Failure in Complex Systems
After listening to the hosts discuss probability on ATP this week, I was most of the way through writing something that, had I finished it, would have been this Dr Drang post only not nearly as good. (I will confess that my motivation was exactly the same as his: “People believe John”.) In fairness I don’t blame them for getting confused, because probability really is confusing and I’m terrible at it myself. Seeing as the good doctor has already intervened, there’s no need to repeat what he said. But let me add a small coda. Dr Drang wonders why things went off the rails in the first place. He suggests that perhaps “Marco’s confusion about multiplication came from a hazy memory of multiplying the probabilities of the complements of failures”. I have a slightly different answer.
The reasonable thought behind Marco and John’s discussion is that adding elements to a system makes errors more likely in some quicker-than-expected way. The intuition here runs not to probability but to the closely related world of combinations and permutations. Let’s say you’re Casey Liss’s Dad and it’s 1986. You have a phone, a thermostat, a lightbulb, a stereo, a garage door opener, and a home computer. Each of these items has some probability of failing. Assuming the events are independent, the probability of the phone breaking at the same time the thermostat fails is, as Dr Drang explains, very small. A small chance times a small chance is an even smaller chance. The probability of all those devices independently failing at once is absolutely tiny.
Now let’s suppose that you’re Casey Liss and it’s 2015. You have all the same items in your house, but they all talk to one another in your spiffy home automation system. (I’m oversimplifying, obviously. Maybe the garage door opener can’t talk to the lightbulb yet. But you get the idea.) What matters here is not the still-low probability of independent devices jointly failing, but the relatively large number of newly possible device interactions, each with its own chance of going wrong. As Marco remarked, “we make our devices do more and have more devices interacting with each other and with cloud services”. This creates the possibility of a little combinatorial explosion.1 What used to be six independent devices is now a network of interdependent entities.
In the simplest case, linearly adding devices that can all talk to each other increases the number of possible pairs of interactions exponentially.2 Five devices make for ten combinations of two-way communication; six devices make for fifteen; seven for twenty one, and so on. You’re not multiplying probabilities of joint failure, you’re increasing the sheer number of possible interactions in the system. This increases the overall chance that something, somewhere, will go wrong. Moreover, the number of new points of potential failure increases much faster than the one-at-a-time rate you’re adding devices. And while the lightbulb may not yet talk to the garage door, in real systems the proper way to enumerate things that might fail is to count not just the number of pairwise or multiplex interactions within and between physical devices, but the number of distinct modes or processes of interaction that each device can have with itself and all the other devices. From there it’s a short hop to the nightmarish world of unexpected interdependencies, unforeseen conflicts, and cascading failures.
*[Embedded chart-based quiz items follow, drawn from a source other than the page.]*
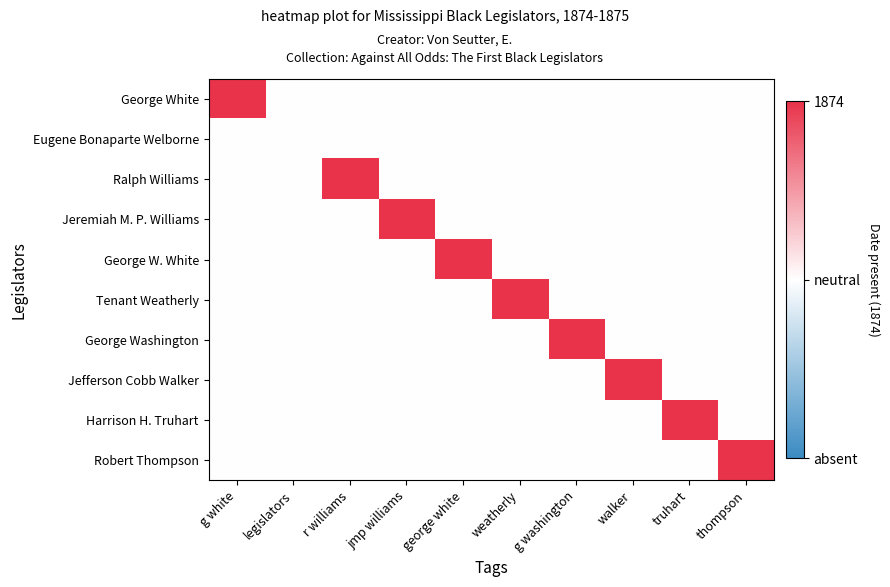

At which category is the sum across all series the highest?

g white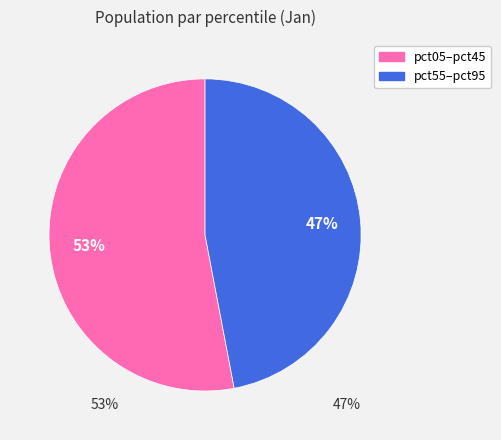

Does any single category account for the majority?

Yes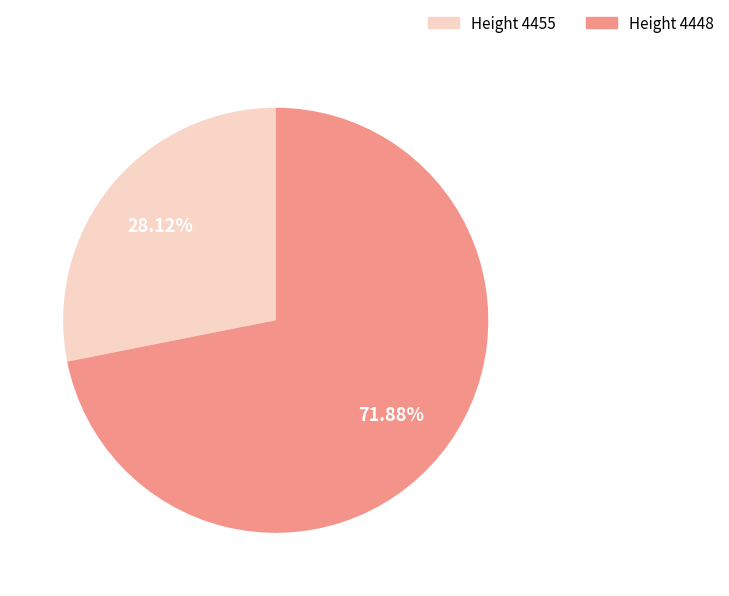

Does any single category account for the majority?

Yes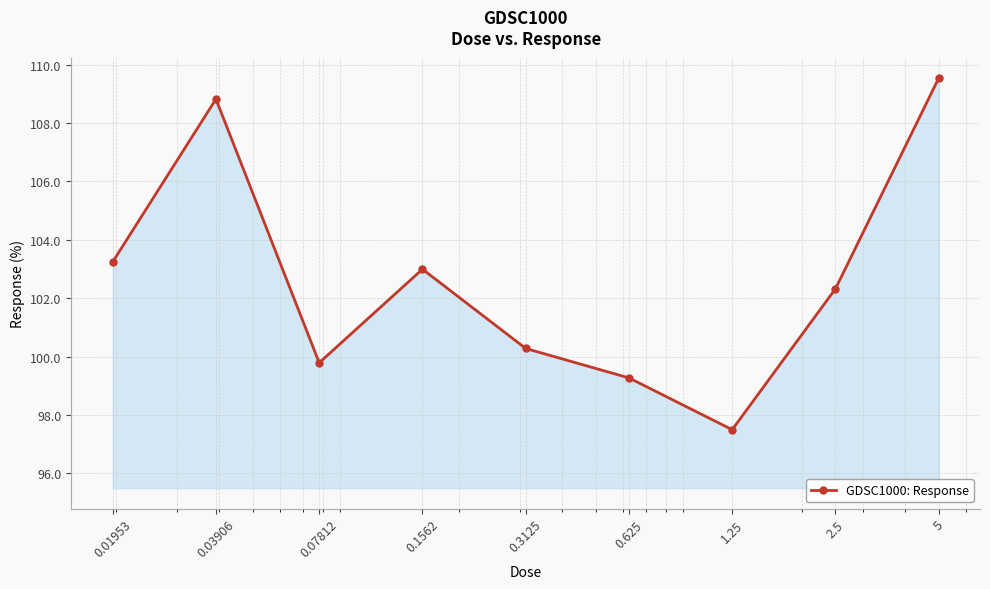

What is the value of the 1st point from the left?

103.2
The organizational sociologist Chick Perrow wrote a book about this once, called Normal Accidents, arguing that in sufficiently complex interacting systems accidents are “unexpected, incomprehensible, uncontrollable and unavoidable”. So whereas back in 1986 Mr Liss, Sr, could buy a new TV and not have to worry that whether it was going to have a bad effect on his phone, Casey might have to wonder whether adding a smart TV to his home network is going to do something bad to his garage door.